The six works presented on the self-titled album Trios for Two, a 2017 Innova release by Danny Holt and Molly Gebrian, are all world premiere recordings. The musicians are Molly Gebrian on viola and Danny Holt playing an instrument setup he conceived himself, an amalgamation of piano and percussion ensemble (including drum kit, additional cymbals, gongs, triangle, xylophone). He plays piano and percussion instruments simultaneously–somehow–and switches between them imperceptibly.
Unsurprisingly, each piece on Trios for Two is commissioned for the skilled duo, as repertoire for such an ensemble didn’t exist until Gebrian and Holt began their collaboration in 2010. The minimalist yet jaunty Theatric No. 8 by Casey Cangelosi opens the album, followed by the five, short movements of Second Take by Karl Blench, and both heavily showcase Danny Holt.
Holt is featured until the album’s eighth track, Third Nature by Christopher Goddard. According to the liner notes, Third Nature is written as “…a drama with three (or only two?) different characters.” It’s unclear if three characters are truly developed in the piece, but the musicians certainly bring out its conversational qualities. Gebrian’s sensitivity and superior relationship with her instrument is beyond apparent in Third Nature, at moments during which the viola sounds not unlike a human voice.
While Holt’s innovative instrument demands virtuosic musicianship, the simultaneous virtuosity of Gebrian’s viola refuses to go unnoticed, particularly on the second half of Trios for Two. Lucky for her, the closing two pieces are also the album’s most compelling.

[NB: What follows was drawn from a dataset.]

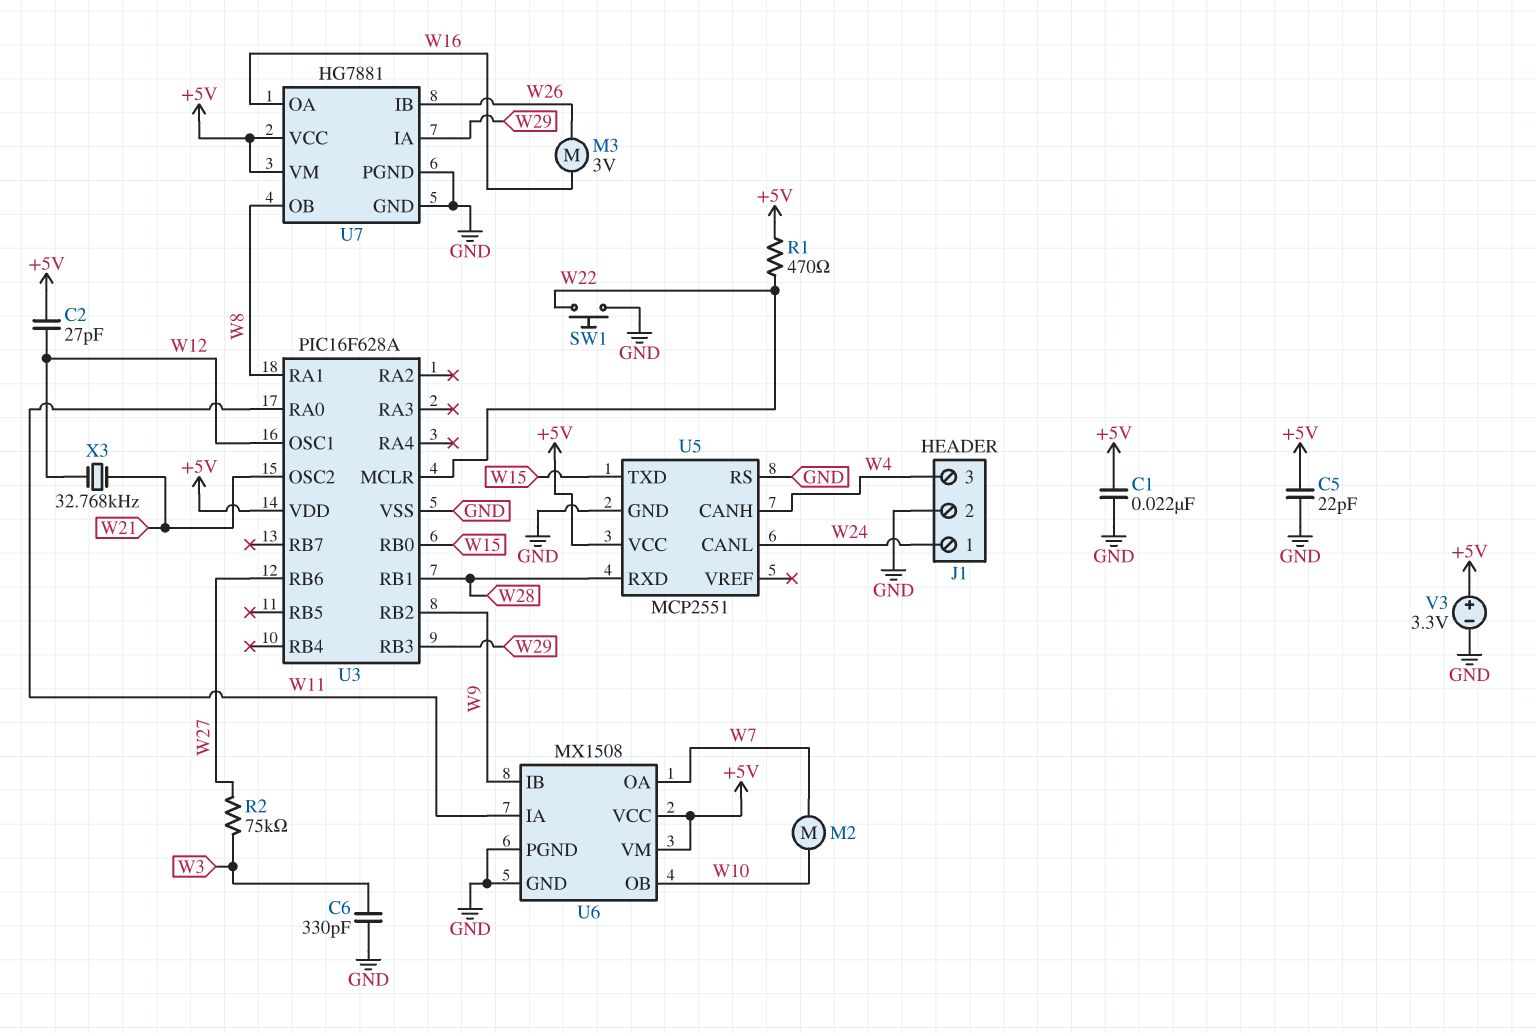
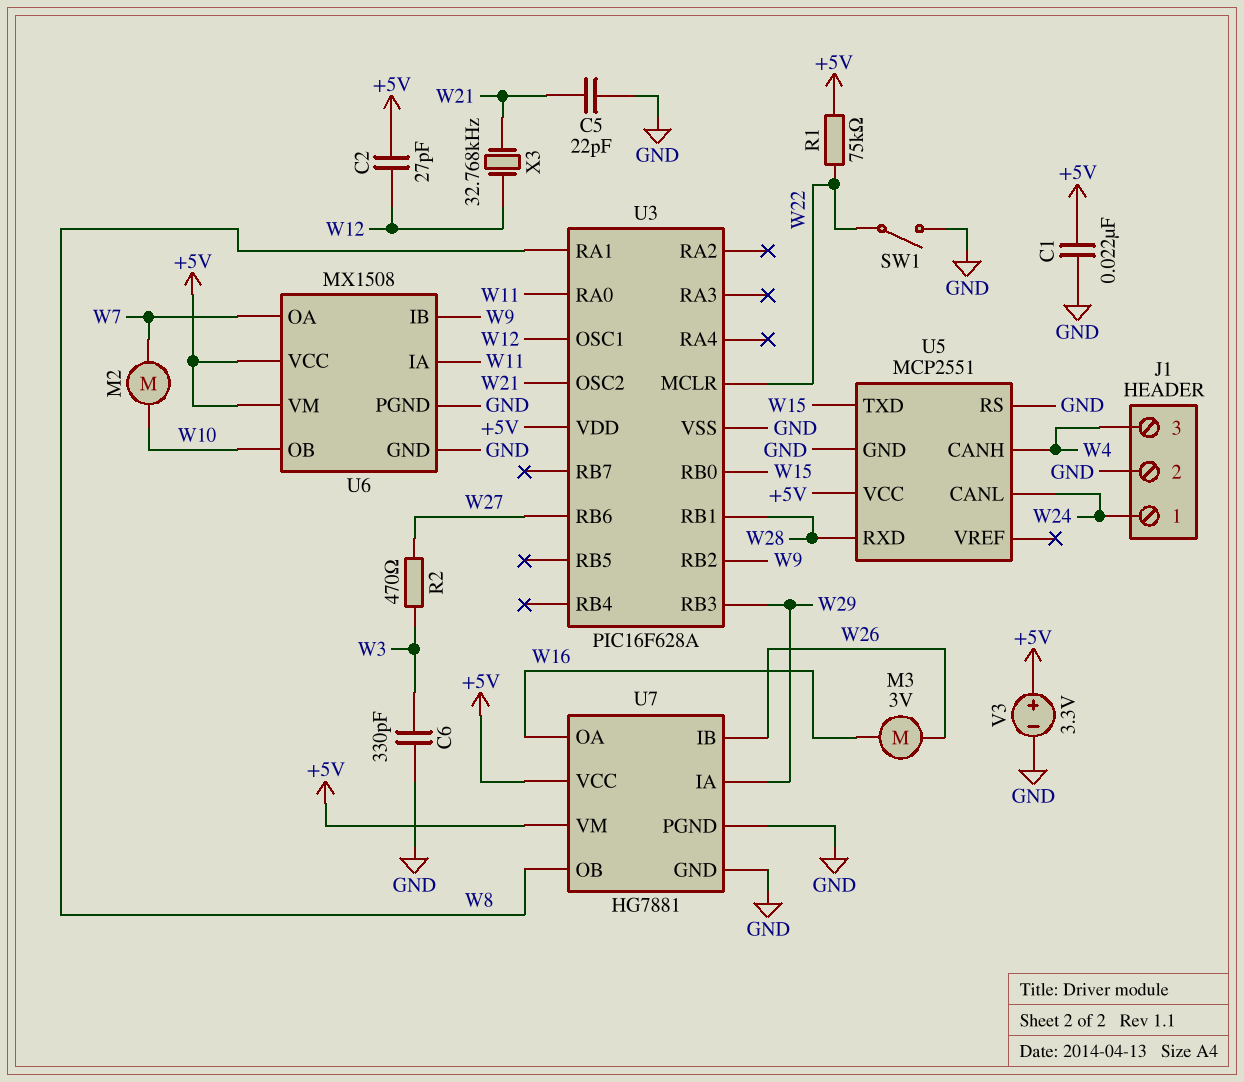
C5: 22pF (+5V, GND) -> 22pF (GND, W21)
R1: 470 (+5V, W22) -> 75k (+5V, W22)
R2: 75k (W3, W27) -> 470 (W3, W27)
SW1: button (GND, W22) -> switch (GND, W22)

Ingrid Lee’s Nomentum, the penultimate piece, blends the percussion instruments most seamlessly into the composition. Lee has written extended techniques for both percussion and viola into the piece to simulate electroacoustic sounds made by acoustic instruments. Like Goddard, Lee carefully uses Holt’s piano/percussion as both rhythmic accompaniment and narrative agent. Often, Holt impressively performs the two concepts at once: piano accompanying viola and percussion, and then later, percussion accompanying viola and piano.
In the album’s starkest contrast, the last piece, Black and White by Chiayu, explores the relationship between Yin and Yang, and, per the liner notes “the concept that Yin and Yang are contrary forces, but at the same time they complement…one another.” The piece begins with “White,” a movement that uses very limited percussion, and the album’s most tonal track. While Gebrian oscillates between extremes of the viola’s registers, Holt provides rounded, harmonic and temporal support on the piano, with sparse and consonant accents from his tonal percussion instruments to add tension. “Black,” then, is much pricklier, where the viola and piano trade angular motivic developments alongside an unrelenting percussion. “Black” shares some musical material with “White,” but the styles are appropriately the inverse of each other.
Trios for Two is representative of the kinds of new works that can be written for innovative musical projects, and those works deftly showcase each musician’s dynamic skill and musicality. At just over an hour, the album’s tracks are an interesting variety of works that don’t become stagnant. One can imagine that seeing the duo live would be a treat, but the album itself does not disappoint.